# Grizzly G1021 Planer



## Undecided (May 18, 2012)

Does anyone have any experience with this model? I found one on CL that looks in pretty good shape. Is the price of 600 reasonable and I am really concerned about the moving table vs. the head moving. Is this good or bad? All the planers I have used have a stationary table with a moving head so I don't have any idea if this is a pro or a con. My thought is, I don't see any of the newer models with movable tables...all seem to be stationary....there must be a reason for this. Right?:huh:


----------



## Dave Paine (May 30, 2012)

Looks like this is no longer sold.

If the link at Grizzly is the same G1021 you see on CL, this has moveable table, same as the newer 15 in planer, G0453.

I think the "portable" machines normally have moveable heads. Lighter, smaller and designed for no stand.

The "stationary" machines appear to have moveable tables. I think this is due to mounting the motor below the table in the stand and then having a belt or chain drive to the headstock. Another reason may be the relative light weight of the tables make it easier to move than a heavy motor.
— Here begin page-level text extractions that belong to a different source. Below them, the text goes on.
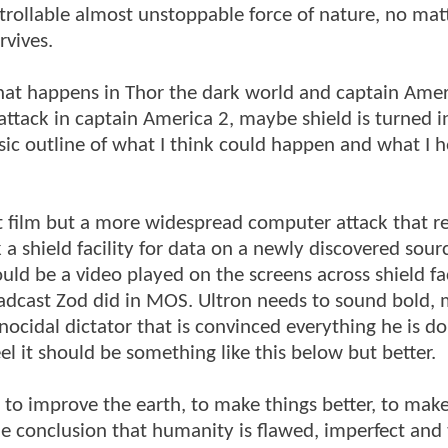
ntrollable almost unstoppable force of nature, no ma
rvives.
hat happens in Thor the dark world and captain Amer
 attack in captain America 2, maybe shield is turned i
ic outline of what I think could happen and what I 
rst film but a more widespread computer attack that r
 a shield facility for data on a newly discovered sour
ld be a video played on the screens across shield faci
oadcast Zod did in MOS. Ultron needs to sound bold,
ocidal dictator that is convinced everything he is doi
eel it should be something like this below but better.
t to improve the earth, to make things better, to ma
e conclusion that humanity is flawed, imperfect and 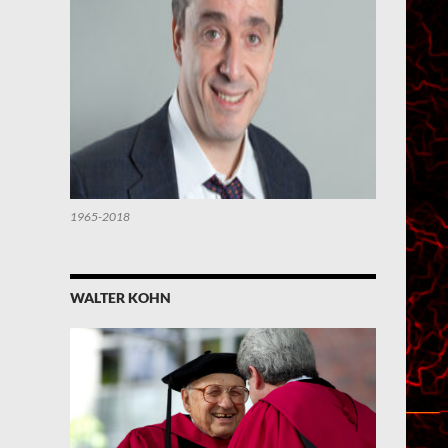
1965-2018
WALTER KOHN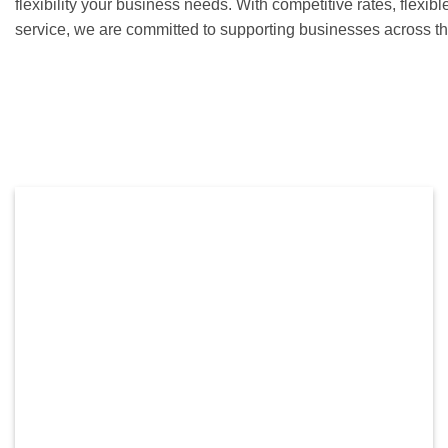
flexibility your business needs. With competitive rates, flexib
service, we are committed to supporting businesses across th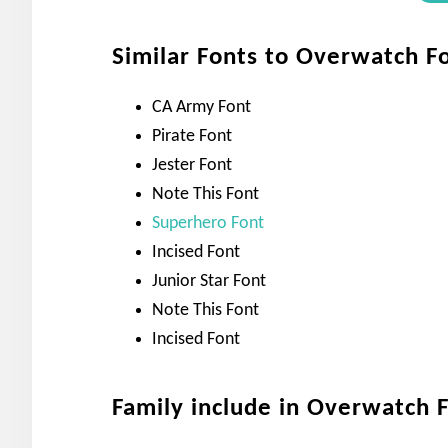
Similar Fonts to Overwatch F
CA Army Font
Pirate Font
Jester Font
Note This Font
Superhero Font
Incised Font
Junior Star Font
Note This Font
Incised Font
Family include in Overwatch 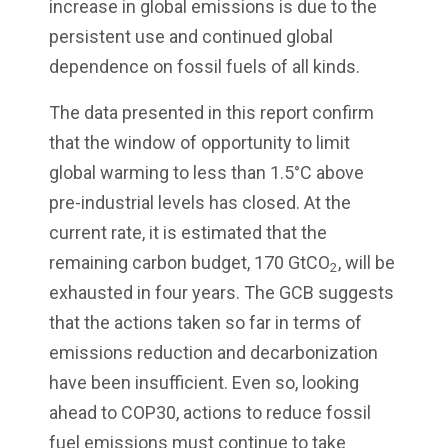
increase in global emissions is due to the
persistent use and continued global
dependence on fossil fuels of all kinds.
The data presented in this report confirm
that the window of opportunity to limit
global warming to less than 1.5°C above
pre-industrial levels has closed. At the
current rate, it is estimated that the
remaining carbon budget, 170 GtCO
, will be
2
exhausted in four years. The GCB suggests
that the actions taken so far in terms of
emissions reduction and decarbonization
have been insufficient. Even so, looking
ahead to COP30, actions to reduce fossil
fuel emissions must continue to take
Pro's and con's you decide. I think both work. The only nuance of moveable table is if you needed additional support for long boards, then you would need to move the tables and the external supports.


----------



## Undecided (May 18, 2012)

Good point, I was comparing it to the portables that I have been using. Now that you mention it, I see the stationary units do have the tables move instead of the head. THANKS for point that out!


----------